**DOCUMENT EXTRACT**
# # # # # # #

Not so long ago, this answer would have horrified me. If I had to stop thinking, that was it. I wouldn’t have wanted any part of spiritual development, thank you very much. I valued my brain and wanted to keep using it.

But of course, Eckhart Tolle wasn’t really suggesting that we should stop thinking entirely. Our brain is a useful tool. There are times when we need to use it. What he was talking about was stopping all the *unnecessary* thinking we do: the endless ‘mind chatter’ which is the unbidden soundtrack to our lives.

A good way to explain this is to think of computers. There are times when we need to ask our computer to do something for us: like download a file, for instance, or save some photos onto a DVD. So we make the necessary clicks of the mouse and the computer starts working away. The light on the box flashes on and off and there’s a strange sort of grinding noise which I’ve never understood. I assume that this is the cogs of the microprocessor turning round or something like that, though I don’t claim to have a deep understanding of technical matters. Anyway, a short while later, the light stops flashing, the grinding goes quiet, and the task is complete. All is well and good.

If our computer isn’t working too well, however, it sometimes starts flashing and grinding away for no apparent reason. It’s clearly working away at something or other, but nothing that *we’ve* asked it do do. The flashing and grinding seem to go on for ever, and all the things we try to do on the computer are slowed right down. It’s this sort of unnecessary background activity that our brains get up to all the time. This is the ‘mind chatter’ we’d be better off without. There’s nothing useful about it. It just gets in the way of our lives.

What is Mind Chatter?

This mind chatter is usually all about regrets of the past, fears for the future, and unnecessary judgements about things which – as Harmony would put if – are ‘none of our business‘. This is not about using our brains in any meaningful way. It’s unnecessary noise which gets in the way of us experiencing the joy of the present moment. It means that we’re stuck in our heads instead of living our lives.

But how do we lose this mental chatter? How can we lose this unhelpful habit of constant unnecessary thought?

Harmony touched on this in an earlier post, Help – I Want To Lose My Mind!  in which she encouraged us to observe our thoughts. This is a very powerful practice. It helps us to understand that we are *not* our thoughts. It is the first step to taking back control of our minds, instead of being controlled *by* them. Our mind is supposed to be our tool, not our master…

Here are a few other tips you could also try:

Focus on your breathing. This gives your mind something to occupy itself, instead of the constant ‘yammer, yammer’ of the internal chatter.

Focus on your heart centre. This can shift us away from being in our heads all the time, so it can help to quieten the mind. After all, we are not just our heads. Other parts of the body are also available.

Go out into the garden – or into nature. These are good places to focus your attention in the present moment, because there’s a lot going on to distract the mind from all that thinking: the smell of the flowers, the feel of the breeze on your face, the song of the birds…

Set an alarm (e.g. on your computer) to go off every hour and remind you to come out of your head and connect with the present moment. A good way to make this connection is to focus on any one of your senses. This might be the feel of your hands on the desk or the sounds in the room.

Perhaps you also have some tips that might help us to kick this terrible habit of thinking? Please share them with us if you do!

Here’s one more before I go. This is another idea which comes from Eckhart Tolle. Imagine you are a cat, waiting outside a mousehole. Now ask yourself this question:

“I wonder what my next thought will be….”

# # # # # # #

**EXCERPTED RECORDS**
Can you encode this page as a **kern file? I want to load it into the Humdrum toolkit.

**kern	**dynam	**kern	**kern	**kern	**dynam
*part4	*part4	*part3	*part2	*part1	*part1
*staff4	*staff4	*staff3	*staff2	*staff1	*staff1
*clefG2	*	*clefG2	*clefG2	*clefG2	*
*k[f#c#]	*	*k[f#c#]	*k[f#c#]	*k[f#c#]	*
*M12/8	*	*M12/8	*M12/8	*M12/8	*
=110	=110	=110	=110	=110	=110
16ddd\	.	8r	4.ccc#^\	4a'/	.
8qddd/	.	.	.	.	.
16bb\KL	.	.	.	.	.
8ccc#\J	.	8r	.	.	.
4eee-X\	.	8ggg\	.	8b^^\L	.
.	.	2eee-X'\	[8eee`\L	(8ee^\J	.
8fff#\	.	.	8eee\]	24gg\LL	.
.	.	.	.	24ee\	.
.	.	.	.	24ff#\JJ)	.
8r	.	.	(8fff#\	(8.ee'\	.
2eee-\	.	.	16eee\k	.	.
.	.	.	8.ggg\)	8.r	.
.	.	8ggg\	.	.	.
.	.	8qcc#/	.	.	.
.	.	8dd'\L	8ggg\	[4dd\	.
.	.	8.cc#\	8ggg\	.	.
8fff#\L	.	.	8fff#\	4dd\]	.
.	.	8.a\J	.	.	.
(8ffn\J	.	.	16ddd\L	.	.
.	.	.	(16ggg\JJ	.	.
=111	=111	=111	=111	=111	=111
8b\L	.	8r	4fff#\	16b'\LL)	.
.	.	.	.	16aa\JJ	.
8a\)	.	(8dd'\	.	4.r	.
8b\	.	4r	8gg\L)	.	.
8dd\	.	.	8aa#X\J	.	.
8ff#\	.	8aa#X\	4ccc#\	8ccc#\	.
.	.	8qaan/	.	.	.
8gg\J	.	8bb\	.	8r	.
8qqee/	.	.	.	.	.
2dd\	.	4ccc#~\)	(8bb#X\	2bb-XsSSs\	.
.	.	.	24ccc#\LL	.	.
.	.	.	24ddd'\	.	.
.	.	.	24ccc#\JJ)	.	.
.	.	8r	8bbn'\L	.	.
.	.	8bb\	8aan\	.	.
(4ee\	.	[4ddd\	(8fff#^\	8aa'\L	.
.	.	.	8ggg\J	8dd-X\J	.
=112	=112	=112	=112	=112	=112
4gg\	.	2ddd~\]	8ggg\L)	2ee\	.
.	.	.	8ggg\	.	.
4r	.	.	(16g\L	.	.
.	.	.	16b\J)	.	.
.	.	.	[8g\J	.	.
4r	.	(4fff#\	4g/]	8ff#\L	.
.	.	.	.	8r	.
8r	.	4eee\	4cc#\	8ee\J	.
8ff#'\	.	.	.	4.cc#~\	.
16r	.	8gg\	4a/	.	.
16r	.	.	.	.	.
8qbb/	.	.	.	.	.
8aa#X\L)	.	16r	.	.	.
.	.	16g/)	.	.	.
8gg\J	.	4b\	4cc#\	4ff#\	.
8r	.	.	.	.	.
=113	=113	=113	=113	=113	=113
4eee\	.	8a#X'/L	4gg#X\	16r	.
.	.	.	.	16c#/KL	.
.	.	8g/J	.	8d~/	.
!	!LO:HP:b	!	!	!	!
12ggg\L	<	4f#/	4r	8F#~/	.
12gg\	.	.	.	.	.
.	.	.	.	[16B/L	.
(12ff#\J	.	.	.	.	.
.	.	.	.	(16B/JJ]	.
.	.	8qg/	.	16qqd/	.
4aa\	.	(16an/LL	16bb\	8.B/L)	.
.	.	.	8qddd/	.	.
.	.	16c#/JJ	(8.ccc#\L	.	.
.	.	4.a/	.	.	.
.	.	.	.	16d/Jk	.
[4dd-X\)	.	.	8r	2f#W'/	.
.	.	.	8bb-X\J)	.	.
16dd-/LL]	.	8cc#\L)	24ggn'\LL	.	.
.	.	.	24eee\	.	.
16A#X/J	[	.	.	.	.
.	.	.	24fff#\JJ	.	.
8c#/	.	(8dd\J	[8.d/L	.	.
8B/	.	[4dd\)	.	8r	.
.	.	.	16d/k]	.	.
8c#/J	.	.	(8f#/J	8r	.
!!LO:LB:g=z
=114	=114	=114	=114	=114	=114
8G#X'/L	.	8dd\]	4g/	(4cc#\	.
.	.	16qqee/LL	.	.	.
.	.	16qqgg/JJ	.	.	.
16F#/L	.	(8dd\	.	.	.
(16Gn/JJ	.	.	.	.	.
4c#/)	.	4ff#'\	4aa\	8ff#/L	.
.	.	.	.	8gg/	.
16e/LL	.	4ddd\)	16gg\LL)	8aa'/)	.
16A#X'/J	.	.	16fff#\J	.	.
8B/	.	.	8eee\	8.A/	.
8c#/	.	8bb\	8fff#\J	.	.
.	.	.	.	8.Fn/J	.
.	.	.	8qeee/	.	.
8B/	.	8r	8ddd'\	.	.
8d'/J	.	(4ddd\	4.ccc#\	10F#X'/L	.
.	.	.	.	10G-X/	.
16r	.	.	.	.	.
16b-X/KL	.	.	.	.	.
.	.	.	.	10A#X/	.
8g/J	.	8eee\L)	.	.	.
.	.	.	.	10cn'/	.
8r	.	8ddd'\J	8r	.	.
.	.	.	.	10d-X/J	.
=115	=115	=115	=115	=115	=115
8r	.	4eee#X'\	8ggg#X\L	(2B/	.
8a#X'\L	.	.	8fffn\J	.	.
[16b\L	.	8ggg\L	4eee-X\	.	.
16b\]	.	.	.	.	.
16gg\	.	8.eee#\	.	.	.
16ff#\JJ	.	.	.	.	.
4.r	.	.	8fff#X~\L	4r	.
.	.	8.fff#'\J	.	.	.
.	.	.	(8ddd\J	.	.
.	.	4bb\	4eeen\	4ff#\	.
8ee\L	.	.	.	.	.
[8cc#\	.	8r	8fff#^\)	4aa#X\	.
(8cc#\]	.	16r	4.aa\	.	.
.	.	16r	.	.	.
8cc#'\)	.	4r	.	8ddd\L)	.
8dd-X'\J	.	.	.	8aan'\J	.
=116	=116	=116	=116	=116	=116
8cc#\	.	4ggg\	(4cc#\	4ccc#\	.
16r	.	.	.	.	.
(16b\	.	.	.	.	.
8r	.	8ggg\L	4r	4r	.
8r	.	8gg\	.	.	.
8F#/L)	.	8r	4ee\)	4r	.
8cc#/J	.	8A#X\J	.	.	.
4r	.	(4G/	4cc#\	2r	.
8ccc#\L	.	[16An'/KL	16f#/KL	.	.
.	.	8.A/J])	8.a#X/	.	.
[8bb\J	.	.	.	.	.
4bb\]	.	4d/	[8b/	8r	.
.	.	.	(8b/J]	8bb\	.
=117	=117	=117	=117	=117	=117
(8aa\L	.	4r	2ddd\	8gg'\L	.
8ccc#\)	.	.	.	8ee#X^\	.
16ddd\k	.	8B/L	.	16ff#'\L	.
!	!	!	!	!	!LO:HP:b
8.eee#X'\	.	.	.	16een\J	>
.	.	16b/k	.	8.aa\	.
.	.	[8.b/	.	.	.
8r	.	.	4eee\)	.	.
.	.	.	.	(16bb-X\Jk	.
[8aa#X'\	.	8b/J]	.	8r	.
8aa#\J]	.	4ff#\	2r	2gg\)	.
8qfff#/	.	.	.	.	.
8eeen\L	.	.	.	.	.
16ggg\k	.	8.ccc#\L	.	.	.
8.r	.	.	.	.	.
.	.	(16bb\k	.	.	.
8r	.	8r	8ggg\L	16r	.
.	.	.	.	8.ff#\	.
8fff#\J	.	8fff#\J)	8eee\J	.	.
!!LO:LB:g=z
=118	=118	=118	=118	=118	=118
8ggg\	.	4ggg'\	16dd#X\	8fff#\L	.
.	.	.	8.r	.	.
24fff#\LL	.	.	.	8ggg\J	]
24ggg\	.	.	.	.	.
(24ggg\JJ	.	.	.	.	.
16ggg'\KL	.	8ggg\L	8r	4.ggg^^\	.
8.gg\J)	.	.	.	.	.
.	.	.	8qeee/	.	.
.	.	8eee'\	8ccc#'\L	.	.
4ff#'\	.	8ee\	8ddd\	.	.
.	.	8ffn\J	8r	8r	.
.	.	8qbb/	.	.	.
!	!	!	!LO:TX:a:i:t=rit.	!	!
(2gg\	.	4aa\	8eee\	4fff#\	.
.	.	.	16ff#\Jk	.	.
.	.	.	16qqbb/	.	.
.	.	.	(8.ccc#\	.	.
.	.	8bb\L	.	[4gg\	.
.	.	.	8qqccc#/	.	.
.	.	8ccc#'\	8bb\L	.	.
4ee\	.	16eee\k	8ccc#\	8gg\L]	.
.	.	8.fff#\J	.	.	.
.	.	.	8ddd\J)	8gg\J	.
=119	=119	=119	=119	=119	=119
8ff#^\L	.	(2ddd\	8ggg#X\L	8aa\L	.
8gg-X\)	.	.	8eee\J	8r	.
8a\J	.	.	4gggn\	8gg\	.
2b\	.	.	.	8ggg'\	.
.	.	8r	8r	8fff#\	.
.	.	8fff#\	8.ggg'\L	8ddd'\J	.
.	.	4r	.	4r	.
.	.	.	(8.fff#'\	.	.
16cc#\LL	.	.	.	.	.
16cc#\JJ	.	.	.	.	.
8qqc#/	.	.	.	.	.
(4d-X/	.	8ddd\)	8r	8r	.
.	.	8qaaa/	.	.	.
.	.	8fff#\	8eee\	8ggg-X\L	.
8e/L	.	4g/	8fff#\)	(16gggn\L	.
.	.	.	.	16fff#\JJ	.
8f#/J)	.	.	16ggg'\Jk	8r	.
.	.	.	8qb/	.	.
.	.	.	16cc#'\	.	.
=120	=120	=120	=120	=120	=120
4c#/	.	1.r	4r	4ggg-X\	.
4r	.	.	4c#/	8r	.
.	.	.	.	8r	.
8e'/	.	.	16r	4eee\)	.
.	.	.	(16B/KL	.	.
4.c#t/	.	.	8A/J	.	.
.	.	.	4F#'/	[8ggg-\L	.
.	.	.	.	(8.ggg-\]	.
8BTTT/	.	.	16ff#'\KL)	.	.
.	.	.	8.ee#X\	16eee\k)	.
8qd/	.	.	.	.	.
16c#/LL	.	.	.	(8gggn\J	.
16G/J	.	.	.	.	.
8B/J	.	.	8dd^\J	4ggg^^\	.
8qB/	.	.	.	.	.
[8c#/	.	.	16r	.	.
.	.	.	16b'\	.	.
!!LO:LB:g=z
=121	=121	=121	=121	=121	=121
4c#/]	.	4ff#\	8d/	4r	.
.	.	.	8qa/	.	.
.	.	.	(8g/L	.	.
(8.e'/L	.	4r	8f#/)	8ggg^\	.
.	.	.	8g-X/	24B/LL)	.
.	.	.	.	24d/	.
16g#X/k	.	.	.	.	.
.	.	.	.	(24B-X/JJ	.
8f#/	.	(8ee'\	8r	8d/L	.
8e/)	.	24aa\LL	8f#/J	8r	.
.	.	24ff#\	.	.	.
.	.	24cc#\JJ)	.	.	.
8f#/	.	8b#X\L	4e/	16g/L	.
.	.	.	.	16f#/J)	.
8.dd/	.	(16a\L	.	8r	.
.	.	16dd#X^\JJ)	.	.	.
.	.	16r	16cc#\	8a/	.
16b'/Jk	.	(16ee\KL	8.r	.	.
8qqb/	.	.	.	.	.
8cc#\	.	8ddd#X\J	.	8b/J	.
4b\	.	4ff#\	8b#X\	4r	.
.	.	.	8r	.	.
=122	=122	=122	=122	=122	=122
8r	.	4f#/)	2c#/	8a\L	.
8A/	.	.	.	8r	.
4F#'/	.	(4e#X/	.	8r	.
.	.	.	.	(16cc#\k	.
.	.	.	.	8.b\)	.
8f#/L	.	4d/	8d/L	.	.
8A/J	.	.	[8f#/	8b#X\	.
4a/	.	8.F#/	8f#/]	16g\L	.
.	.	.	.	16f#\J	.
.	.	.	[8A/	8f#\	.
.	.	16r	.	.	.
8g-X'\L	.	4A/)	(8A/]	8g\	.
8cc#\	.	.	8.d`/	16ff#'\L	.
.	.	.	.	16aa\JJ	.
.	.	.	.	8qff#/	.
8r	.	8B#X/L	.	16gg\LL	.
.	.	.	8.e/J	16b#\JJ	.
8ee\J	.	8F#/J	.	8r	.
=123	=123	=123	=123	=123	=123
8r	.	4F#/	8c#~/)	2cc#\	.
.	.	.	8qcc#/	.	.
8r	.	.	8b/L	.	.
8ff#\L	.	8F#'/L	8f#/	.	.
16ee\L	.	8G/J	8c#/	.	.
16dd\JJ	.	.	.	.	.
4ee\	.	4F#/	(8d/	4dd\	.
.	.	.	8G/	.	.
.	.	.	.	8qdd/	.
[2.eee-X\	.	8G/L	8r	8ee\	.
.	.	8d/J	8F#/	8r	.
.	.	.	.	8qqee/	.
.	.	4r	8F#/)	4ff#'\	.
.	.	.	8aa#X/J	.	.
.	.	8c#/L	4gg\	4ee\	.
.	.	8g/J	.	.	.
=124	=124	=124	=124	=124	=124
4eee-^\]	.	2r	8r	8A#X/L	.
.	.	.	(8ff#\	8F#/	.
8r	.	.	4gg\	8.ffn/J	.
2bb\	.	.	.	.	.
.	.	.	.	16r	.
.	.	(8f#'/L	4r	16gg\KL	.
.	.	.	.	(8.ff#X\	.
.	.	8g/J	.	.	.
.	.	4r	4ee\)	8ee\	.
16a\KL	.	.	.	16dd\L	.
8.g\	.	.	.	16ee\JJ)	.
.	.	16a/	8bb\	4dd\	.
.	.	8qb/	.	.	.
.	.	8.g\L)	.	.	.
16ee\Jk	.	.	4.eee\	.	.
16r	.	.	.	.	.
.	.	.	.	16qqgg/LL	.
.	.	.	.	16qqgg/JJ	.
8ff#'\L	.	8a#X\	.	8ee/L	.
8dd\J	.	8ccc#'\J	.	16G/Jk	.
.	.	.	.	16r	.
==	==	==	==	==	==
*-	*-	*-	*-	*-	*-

# # # # # # #

**AIM OF THE TASK**
Resume the piece on quieting mind chatter, starting immediately after its final line. The records were taken from a separate source.

**WRITTEN REPLY**
Simon O.

P.S. From Harmony:  I think this photo is extraordinary in portraying mind chatter.  In fact, the artist, who creates marketing materials, logos, illustrations and such can be found at Dianne Johnson

As for Simon’s blog, here are a few of the posts I have enjoyed lately:

Earth Doomed – (not quite as scarry as it sounds!)

Global Financial Crises – A Blueprint for Transformation

How Does it Feel to Win a Million

What if You Lost Your Mind?

When is the last time you walked by a homeless individual and secretly thought to yourself that you were so glad that human being was not you?  Even worse, if they are mumbling long streams of undecipherable words strung together by expletives, perhaps you gave them a wide berth.  They seem to have lost their mind somewhere in the pain, memories, or chemical warfare and they are left undesirable, unpredictable and unpleasant.

We call them mentally unstable.  They seem to search for something they can’t find, and if they do, they instantly begin the search again.

The mentally ill often live a life of turmoil and isolation.  However, I have noticed within myself and countless others, some similarities with our minds that can be disturbing.  Those seen on the streets are sometimes men and women just like you and I who forgot to pull the curtain on their ludicrous thoughts, or just don’t care who “sees” them anymore.  Their minds seem out of control with obsessive thoughts and fears while they remain highly intelligent in various disciplines of science, mathematics or history.

How Well Does Your Mind Serve You?

  • Have you noticed that you mumble to yourself about other people, their behavior, what you think of the rain etc?  Perhaps you don’t verbalize your thoughts.
  • Do you find yourself worrying about the same issues almost daily, if not hourly? 
  • Are you content to be quiet and still or do you need the more sophisticated diversions and stimulation – in your case maybe you have a TV, iPod or laptop?
  • Does your mind always tell you the truth about what others think about you? 
  • Do you wonder at times if people were just talking about you behind your back, or if the driver in the car behind you is talking to her passenger about you? 

The street people are called paranoid, what’s your label?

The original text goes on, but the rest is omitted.